§ DATA FOR REVIEW:
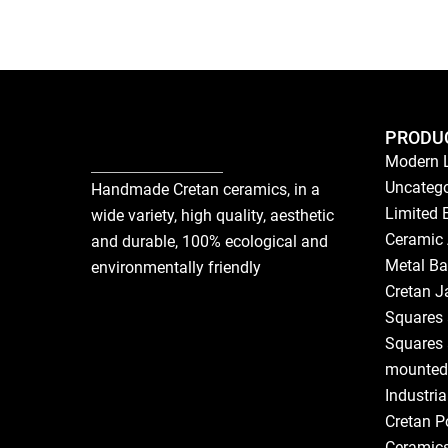
PRODU
Modern 
Uncatego
Handmade Cretan ceramics, in a
Limited 
wide variety, high quality, aesthetic
Ceramic 
and durable, 100% ecological and
Metal Ba
environmentally friendly
Cretan J
Squares 
Squares 
mounted
Industri
Cretan P
Ceramic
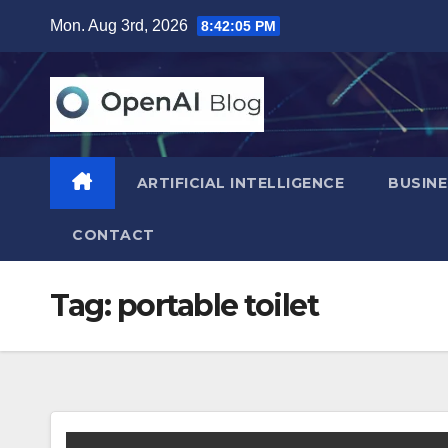
Skip
Mon. Aug 3rd, 2026
8:42:06 PM
to
content
ARTIFICIAL INTELLIGENCE
BUSINE
CONTACT
Tag:
portable toilet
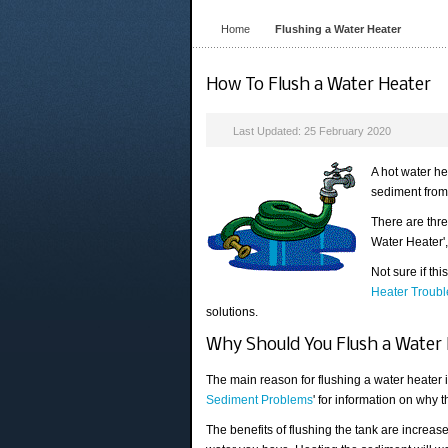
Home
Flushing a Water Heater
How To Flush a Water Heater
Last Updated: 25 February 2020
A hot water he
sediment from 
There are thre
Water Heater',
Not sure if th
Heater Troubl
solutions.
Why Should You Flush a Water
The main reason for flushing a water heater is
Sediment Problems
' for information on why 
The benefits of flushing the tank are increas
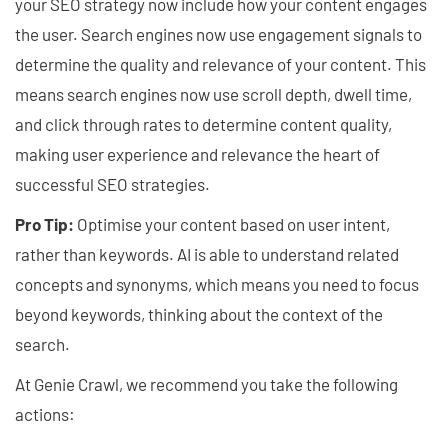
your SEO strategy now include how your content engages
the user. Search engines now use engagement signals to
determine the quality and relevance of your content. This
means search engines now use scroll depth, dwell time,
and click through rates to determine content quality,
making user experience and relevance the heart of
successful SEO strategies.
Pro Tip:
Optimise your content based on user intent,
rather than keywords. AI is able to understand related
concepts and synonyms, which means you need to focus
beyond keywords, thinking about the context of the
search.
At Genie Crawl, we recommend you take the following
actions:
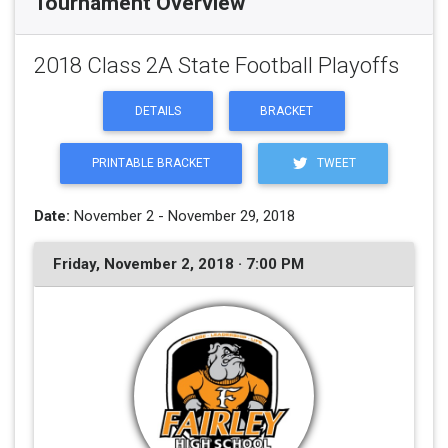
Tournament Overview
2018 Class 2A State Football Playoffs
DETAILS
BRACKET
PRINTABLE BRACKET
TWEET
Date:
November 2 - November 29, 2018
Friday, November 2, 2018 · 7:00 PM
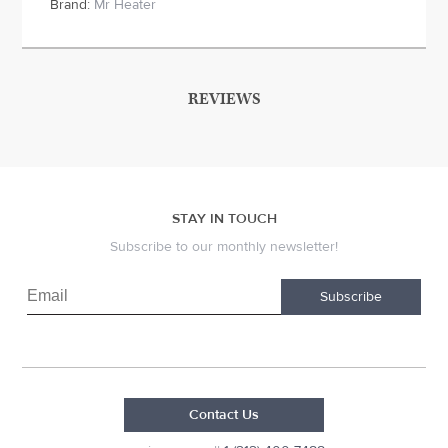
Brand:
Mr Heater
REVIEWS
STAY IN TOUCH
Subscribe to our monthly newsletter!
Subscribe
Contact Us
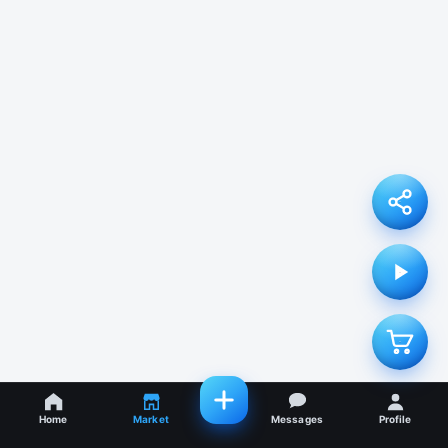
Home
Market
Messages
Profile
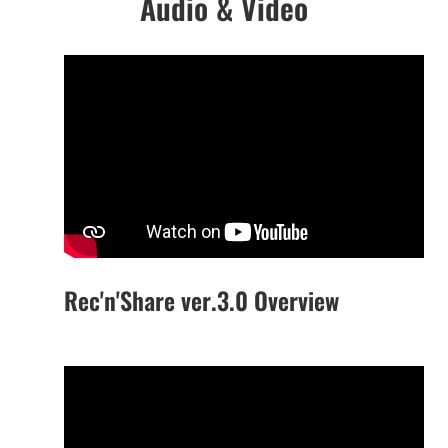
Audio & Video
Rec'n'Share ver.3.0 Overview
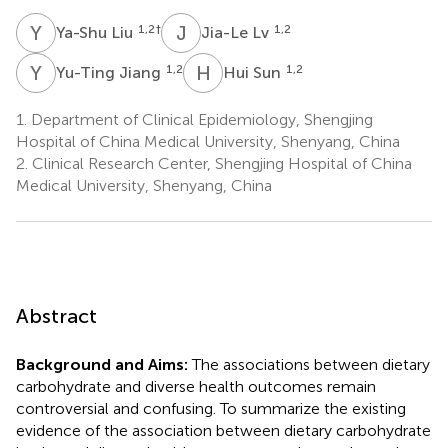
Y
L
J
L
1,2
†
1,2
Ya-Shu Liu
Jia-Le Lv
Y
J
H
S
1,2
1,2
Yu-Ting Jiang
Hui Sun
1.
Department of Clinical Epidemiology, Shengjing
Hospital of China Medical University, Shenyang, China
2.
Clinical Research Center, Shengjing Hospital of China
Medical University, Shenyang, China
Abstract
Background and Aims:
The associations between dietary
carbohydrate and diverse health outcomes remain
controversial and confusing. To summarize the existing
evidence of the association between dietary carbohydrate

§ WRITTEN TASK:
Wherever "University" turns up in the records, copy the whole line.

§ RESULT BELOW:
Hospital of China Medical University, Shenyang, China
Medical University, Shenyang, China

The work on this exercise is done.